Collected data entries
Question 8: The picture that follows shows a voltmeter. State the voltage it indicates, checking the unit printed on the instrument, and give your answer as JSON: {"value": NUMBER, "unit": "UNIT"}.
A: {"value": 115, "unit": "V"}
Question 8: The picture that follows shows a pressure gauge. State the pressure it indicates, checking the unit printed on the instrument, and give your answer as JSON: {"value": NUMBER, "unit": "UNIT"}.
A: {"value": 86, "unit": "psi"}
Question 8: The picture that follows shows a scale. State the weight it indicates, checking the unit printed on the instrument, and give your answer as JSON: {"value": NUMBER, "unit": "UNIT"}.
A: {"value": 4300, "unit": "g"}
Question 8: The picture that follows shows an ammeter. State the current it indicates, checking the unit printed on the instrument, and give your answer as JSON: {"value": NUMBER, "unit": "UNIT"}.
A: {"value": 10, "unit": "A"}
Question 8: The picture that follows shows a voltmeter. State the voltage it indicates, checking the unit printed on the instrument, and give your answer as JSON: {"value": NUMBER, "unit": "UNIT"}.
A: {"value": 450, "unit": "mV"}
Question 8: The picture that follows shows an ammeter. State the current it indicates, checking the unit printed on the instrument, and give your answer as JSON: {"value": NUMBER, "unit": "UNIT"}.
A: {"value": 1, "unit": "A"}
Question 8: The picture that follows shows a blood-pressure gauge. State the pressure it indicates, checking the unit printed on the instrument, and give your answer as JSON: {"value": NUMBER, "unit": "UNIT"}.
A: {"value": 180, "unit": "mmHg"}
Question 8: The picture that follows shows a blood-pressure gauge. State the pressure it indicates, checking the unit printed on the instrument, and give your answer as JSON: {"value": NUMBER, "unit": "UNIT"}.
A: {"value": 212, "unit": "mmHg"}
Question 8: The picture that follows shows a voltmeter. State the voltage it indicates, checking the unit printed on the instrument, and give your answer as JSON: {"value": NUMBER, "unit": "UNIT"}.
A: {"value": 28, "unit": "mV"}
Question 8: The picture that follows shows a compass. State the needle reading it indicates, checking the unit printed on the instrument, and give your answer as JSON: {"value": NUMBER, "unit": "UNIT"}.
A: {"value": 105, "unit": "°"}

* Task
Reproduce the material in full, changing every "printed on" to "marked on" and leaving the rest untouched.

* Result
Question 8: The picture that follows shows a voltmeter. State the voltage it indicates, checking the unit marked on the instrument, and give your answer as JSON: {"value": NUMBER, "unit": "UNIT"}.
A: {"value": 115, "unit": "V"}
Question 8: The picture that follows shows a pressure gauge. State the pressure it indicates, checking the unit marked on the instrument, and give your answer as JSON: {"value": NUMBER, "unit": "UNIT"}.
A: {"value": 86, "unit": "psi"}
Question 8: The picture that follows shows a scale. State the weight it indicates, checking the unit marked on the instrument, and give your answer as JSON: {"value": NUMBER, "unit": "UNIT"}.
A: {"value": 4300, "unit": "g"}
Question 8: The picture that follows shows an ammeter. State the current it indicates, checking the unit marked on the instrument, and give your answer as JSON: {"value": NUMBER, "unit": "UNIT"}.
A: {"value": 10, "unit": "A"}
Question 8: The picture that follows shows a voltmeter. State the voltage it indicates, checking the unit marked on the instrument, and give your answer as JSON: {"value": NUMBER, "unit": "UNIT"}.
A: {"value": 450, "unit": "mV"}
Question 8: The picture that follows shows an ammeter. State the current it indicates, checking the unit marked on the instrument, and give your answer as JSON: {"value": NUMBER, "unit": "UNIT"}.
A: {"value": 1, "unit": "A"}
Question 8: The picture that follows shows a blood-pressure gauge. State the pressure it indicates, checking the unit marked on the instrument, and give your answer as JSON: {"value": NUMBER, "unit": "UNIT"}.
A: {"value": 180, "unit": "mmHg"}
Question 8: The picture that follows shows a blood-pressure gauge. State the pressure it indicates, checking the unit marked on the instrument, and give your answer as JSON: {"value": NUMBER, "unit": "UNIT"}.
A: {"value": 212, "unit": "mmHg"}
Question 8: The picture that follows shows a voltmeter. State the voltage it indicates, checking the unit marked on the instrument, and give your answer as JSON: {"value": NUMBER, "unit": "UNIT"}.
A: {"value": 28, "unit": "mV"}
Question 8: The picture that follows shows a compass. State the needle reading it indicates, checking the unit marked on the instrument, and give your answer as JSON: {"value": NUMBER, "unit": "UNIT"}.
A: {"value": 105, "unit": "°"}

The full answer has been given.